Records shown START

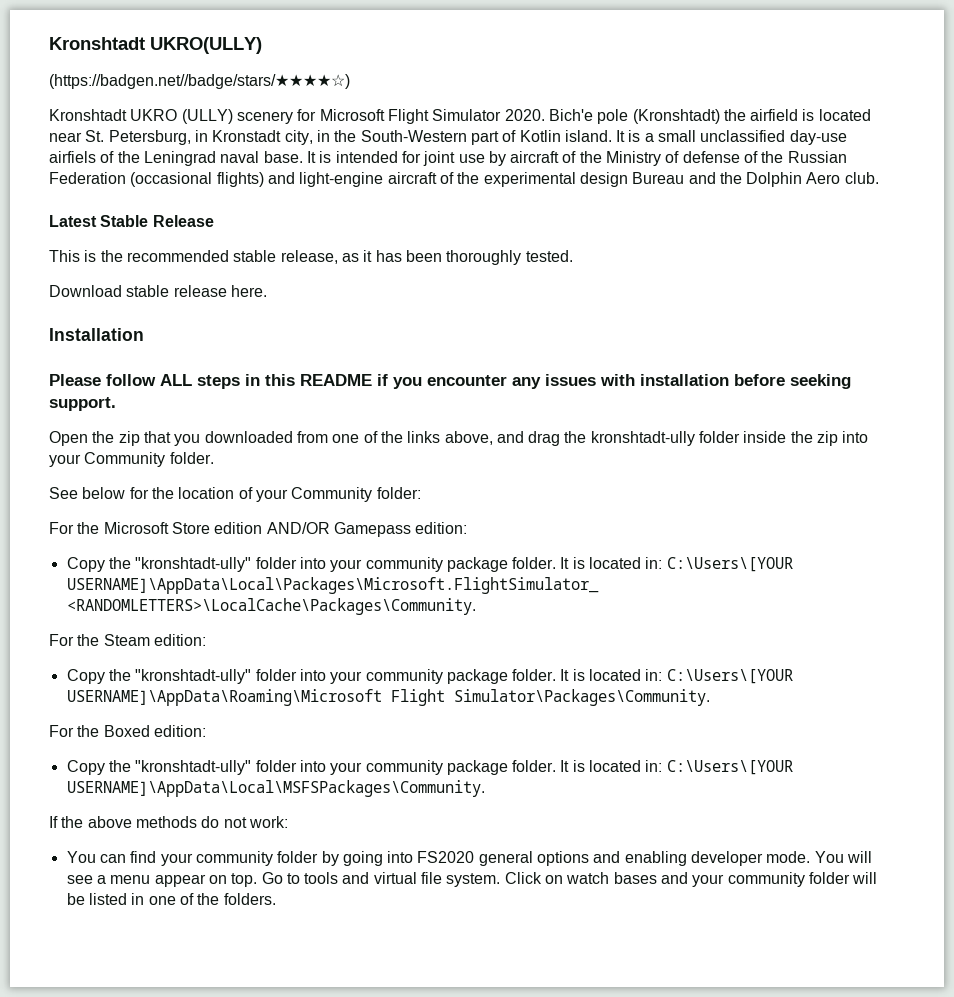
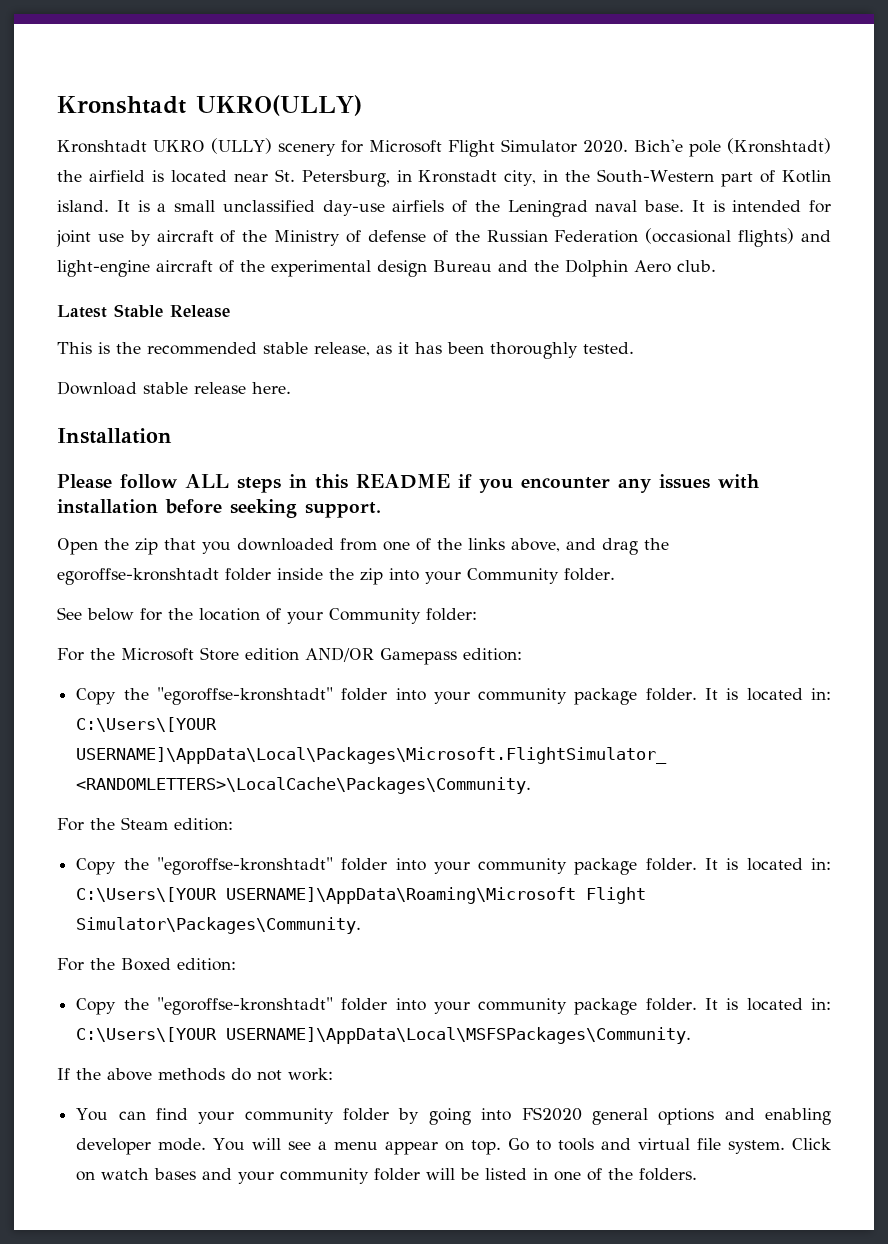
[49,74,350,89] // (https://badgen.net//badge/stars/★★★★☆) -> (362, 105) none
[590,431,695,446] kronshtadt-ully -> [57,568,219,585] egoroffse-kronshtadt
[135,557,252,572] "kronshtadt-ully" -> [156,687,333,705] "egoroffse-kronshtadt"
[135,669,252,684] "kronshtadt-ully" -> [156,857,333,875] "egoroffse-kronshtadt"
[135,760,252,775] "kronshtadt-ully" -> [156,997,333,1015] "egoroffse-kronshtadt"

Records shown END

### Job item
From the first line to the last, print the records exactly; leave out the pictures.

### Written answer
[49,74,350,89] // (https://badgen.net//badge/stars/★★★★☆) -> (362, 105) none
[590,431,695,446] kronshtadt-ully -> [57,568,219,585] egoroffse-kronshtadt
[135,557,252,572] "kronshtadt-ully" -> [156,687,333,705] "egoroffse-kronshtadt"
[135,669,252,684] "kronshtadt-ully" -> [156,857,333,875] "egoroffse-kronshtadt"
[135,760,252,775] "kronshtadt-ully" -> [156,997,333,1015] "egoroffse-kronshtadt"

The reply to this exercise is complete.